At Goethe University in Frankfurt, 4,048 students recently sat down to describe how they actually use artificial intelligence—and their answers reveal something far more complex than the simple embrace-or-reject binary that often dominates the debate. While 89% of them have incorporated AI tools like ChatGPT and DeepL into their academic writing, most are grappling with a profound tension: they see real benefits, but they also sense something precious slipping away.
The nuance begins with what students actually do. They turn to AI primarily for the scaffolding work of academic life—beginning an assignment, brainstorming ideas, polishing language and style. But when asked about deeper work, the pattern shifts. Only about one-third use AI for analyzing research texts or drafting substantive content. This distinction matters because it suggests students retain an instinctive sense of which tasks demand their own intellectual muscle.
Yet beneath those habits lies genuine unease. Study author Nora Hoffmann observed that "the majority of students try to limit their AI use to tasks they consider justifiable," driven by awareness that these systems make errors and by worry about their own dependency.

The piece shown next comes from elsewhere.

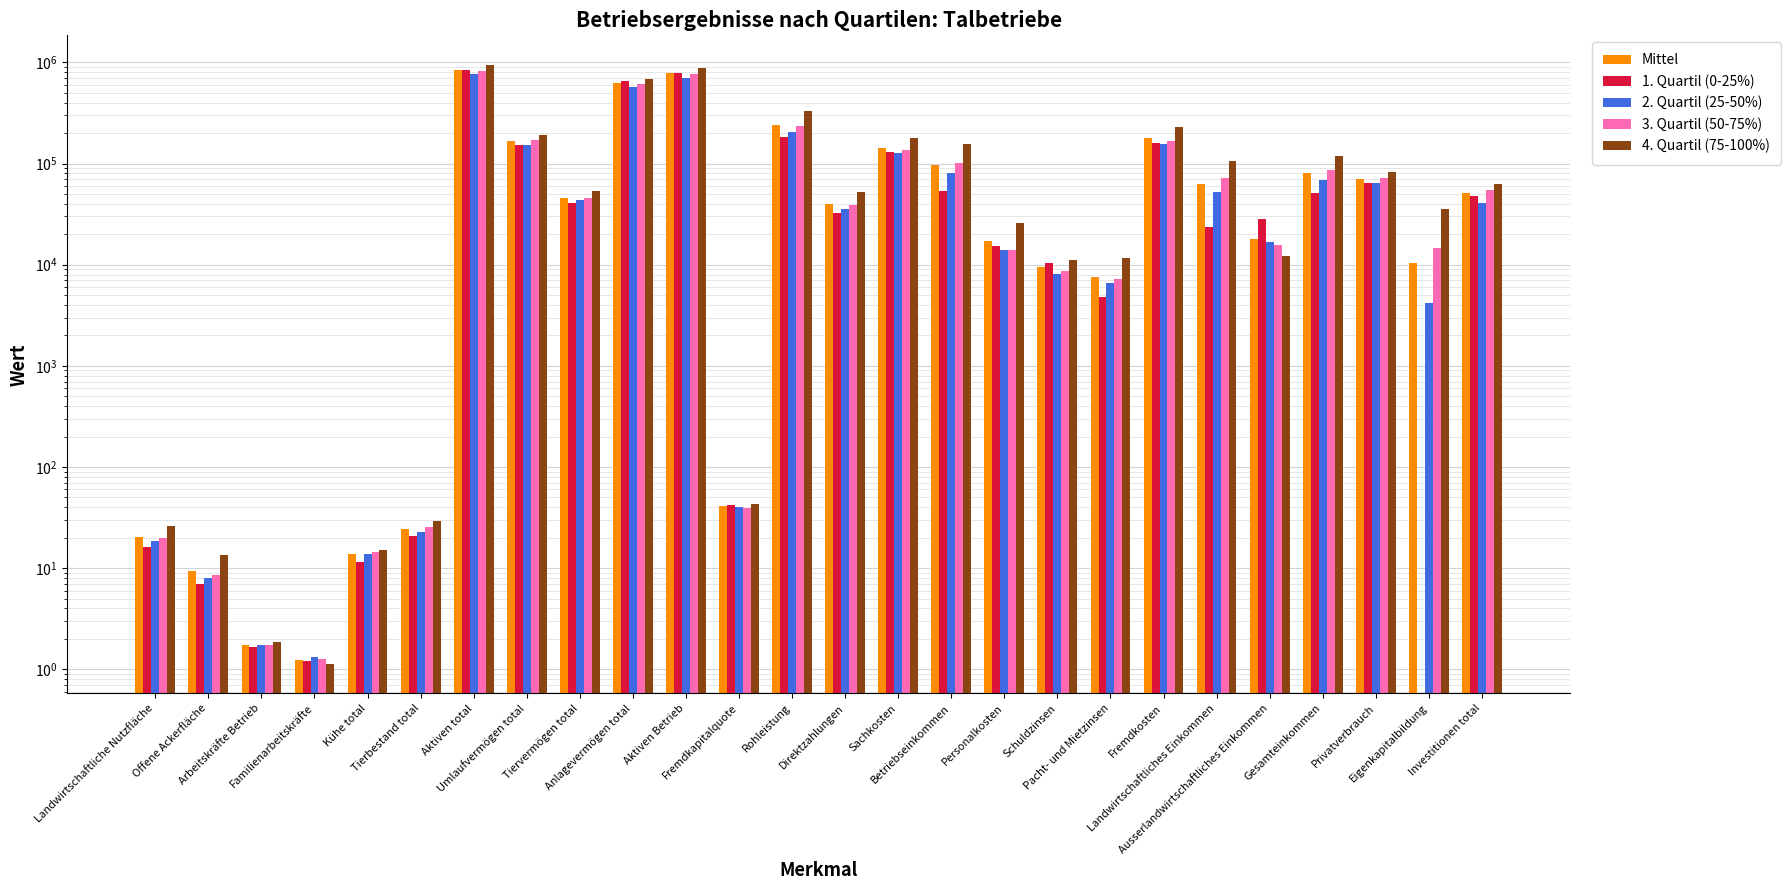

At which category is the sum across all series the highest?

Aktiven total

Just over half said they accomplish less independently when using AI, while 45.5% fear losing their ability to think critically. These aren't marginal concerns—they're the majority view. At the same time, 92.2% of students said they felt personally responsible for the texts they submitted, and 78% described writing itself as an essential way to develop and test ideas.

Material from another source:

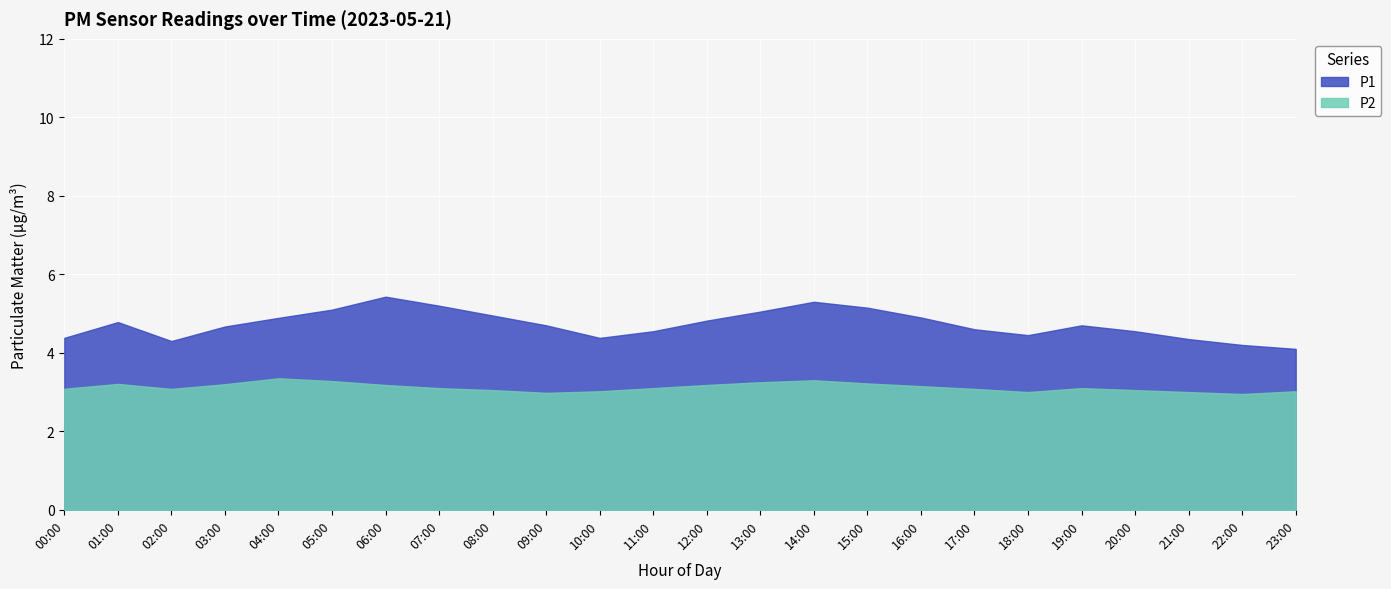

What is the sum of all P2 values?

74.9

The reality, however, often diverges from intention. Only 10% of students reject AI entirely. Another 18% manage what Hoffmann calls responsible use—treating AI as a "sparring partner" for testing ideas or a "tutor" for methodological guidance. But 72% admit they're tempted, particularly while reading, to let AI take over entire tasks, delegating authorship itself to what they call the "ghost" role. The culprit isn't moral weakness. Time pressure, grade anxiety, struggling motivation, writing difficulties—these are real conditions of student life, and they collide directly with AI chatbots designed to make themselves indispensable. One student captured the interior conflict perfectly: "Sometimes I have to actively motivate myself to think independently instead of handing the task over to AI."
The urgent question now is how universities respond. Hoffmann notes that the moment for intervention hasn't yet closed—many students learned to write before AI became widespread and still remember what they gain from wrestling with ideas on their own. But that cohort is aging out. The recommendations from Goethe's Schreibzentrum are specific: universities should define, discipline by discipline, which skills remain irreplaceable, which can reasonably be delegated, and which AI-related literacies students must develop. Critically, they should weave emotional and motivational dimensions into AI literacy programs, not just technical ones. And they should establish subject-specific guidelines while rebuilding support for reading and writing as learning processes, not just endpoints for assessment.
What's striking about this research is that it refuses both technophobia and technophilia. "The goal is not to ban AI," Hoffmann concludes, "but to enable students to use it critically and thoughtfully." The survey shows students are already trying—what they need now is institutional help to succeed.